Without a SSL connection it will run for hours and hours. I can connect and disconnect as often as I want, but I can not be connected when tx_time_get reaches a multiple of 71 minutes, or the device will freeze.
My timing is measured through debug logging: the device broadcasts its uptime over plain unencrypted UDP once a minute, plus event logging the same way when/if necessary.
When “it” happens, those broadcasts stop coming and and the device stops responding to pings.
Through adding more logging I got so far as to notice that it usually begins with a send() or recv() call that never returns, freezing one thread. The other threads keep running for a while longer, but before too long they die as well.
Is it 71 minutes, 35 seconds? Because that is exactly FFFFFFFF nanoseconds.
I wonder if there is a internal tickcount that overflows at that point and Digi’s SSL is using it for a delta and it cannot handle the overflow. Sounds like an OS bug to me.
Followup info: I sent in a demo project that illustrates the problem, and today I received a fix.
They say it’s actually a bug in the Treck stack, but they managed to work around it in their SSL code.
The most important aspect: I just tested it and it works, so I assume the new version of libssl.a they mailed me will be made available for download soon.
Either that, or in the worst case they’ll report the bug to Treck and wait for a fix from them.
Yes!!! Defintiely try this patch: http://ftp1.digi.com/support/patches/SSLFixes_71.htm
It’s a poor description, but I know there was a wrap around issue with timestamps.

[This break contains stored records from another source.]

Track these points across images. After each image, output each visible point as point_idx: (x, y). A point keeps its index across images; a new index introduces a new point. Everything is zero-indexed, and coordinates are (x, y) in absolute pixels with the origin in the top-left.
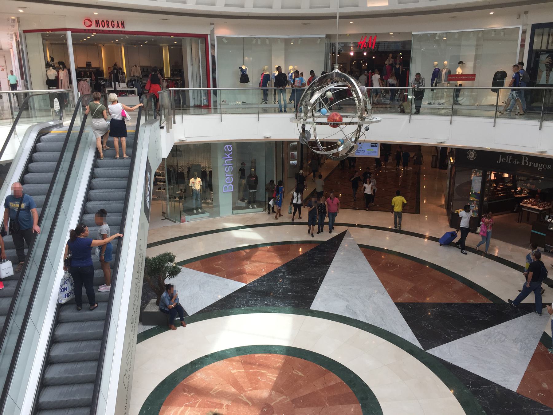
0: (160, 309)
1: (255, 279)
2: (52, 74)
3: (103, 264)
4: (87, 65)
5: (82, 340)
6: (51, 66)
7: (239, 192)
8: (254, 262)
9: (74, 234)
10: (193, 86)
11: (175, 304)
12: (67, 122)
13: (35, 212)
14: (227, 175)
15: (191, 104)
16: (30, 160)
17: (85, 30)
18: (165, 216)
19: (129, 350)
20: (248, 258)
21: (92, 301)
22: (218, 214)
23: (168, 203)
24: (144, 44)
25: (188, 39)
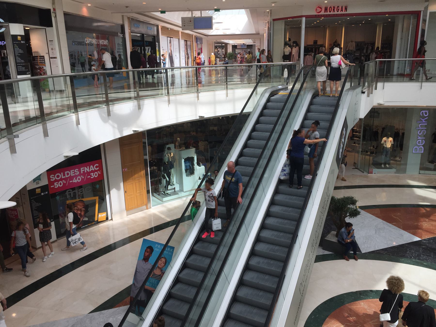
0: (338, 241)
1: (431, 236)
2: (288, 50)
3: (311, 155)
4: (314, 43)
5: (290, 207)
6: (288, 45)
7: (429, 154)
8: (433, 220)
9: (296, 133)
10: (400, 58)
11: (351, 239)
12: (290, 87)
13: (241, 188)
14: (420, 138)
15: (395, 72)
16: (261, 114)
17: (316, 15)
18: (355, 166)
19: (307, 266)
20: (427, 216)
21: (300, 183)
22: (404, 171)
23: (360, 155)
24: (362, 24)
25: (401, 16)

Moreover, this site contains several 7.1 patches that could be interesting:
Such an internal wrap-around is what I suspected too, especially because I had already added code to monitor stack use and free memory, so I know it isn’t something like a memory leak.

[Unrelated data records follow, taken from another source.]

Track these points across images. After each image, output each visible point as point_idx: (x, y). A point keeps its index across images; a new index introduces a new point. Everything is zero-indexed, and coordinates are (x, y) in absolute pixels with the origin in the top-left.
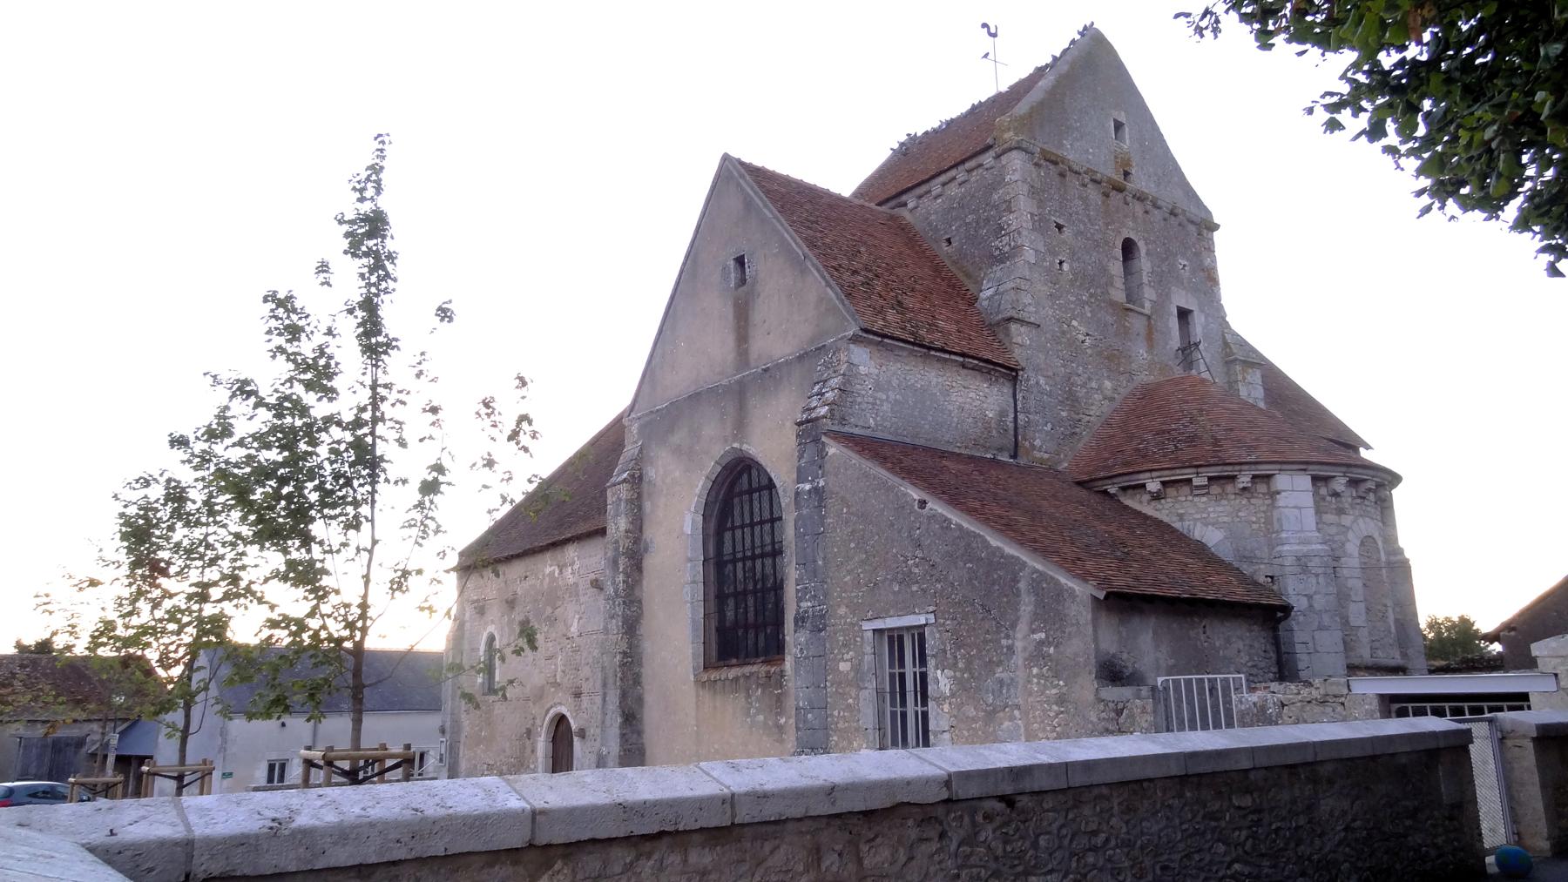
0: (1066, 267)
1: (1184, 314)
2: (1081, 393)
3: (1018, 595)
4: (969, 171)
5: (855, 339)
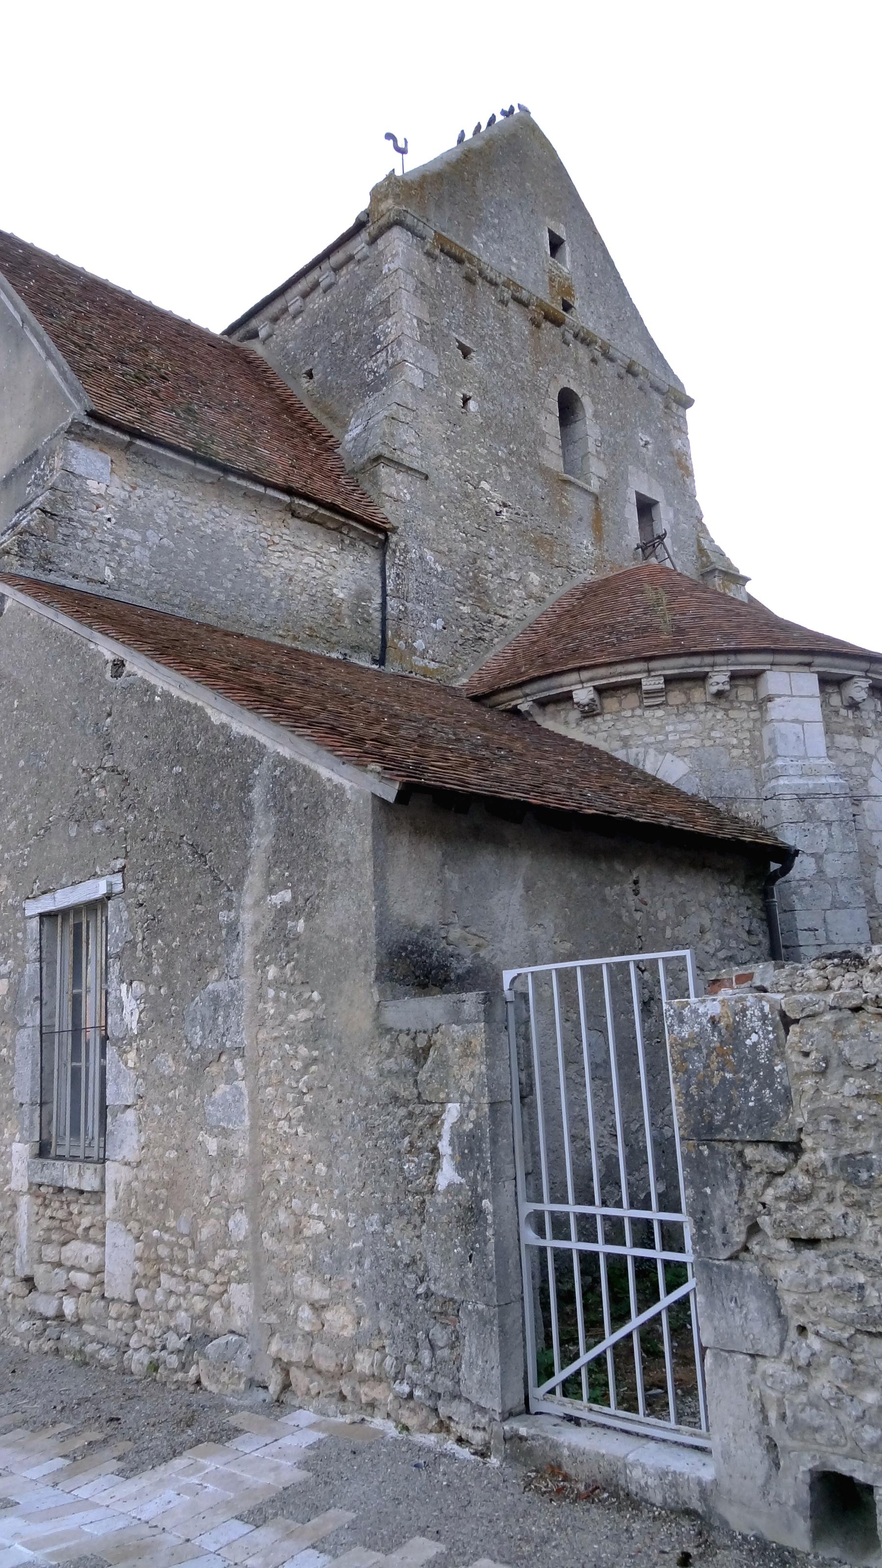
0: (472, 405)
1: (646, 507)
2: (493, 583)
3: (248, 817)
4: (336, 269)
5: (76, 432)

But I hadn’t thought of counting in nanoseconds - thanks for the tip.
OTOH, I just discovered something that partly contradicts it. It’s probably still some counter that wraps around, but it would count per 10 nsec by default.
I had (almost forgotten that I had) changed BSP_TICKS_PER_SECOND to 1000, one tick per millisecond, for this project. Last night I changed it back to the default of 100 (10 msec), and left it running overnight. I had always expected I might want to change it back some day, so I made all my own timing relative to BSP_TICKS_PER_SECOND, so the functionality remained basically the same.
The problem now occurred between 11h56 and 11h57 uptime. Divide 11h56 by 10, and you get 71 min and 36 seconds.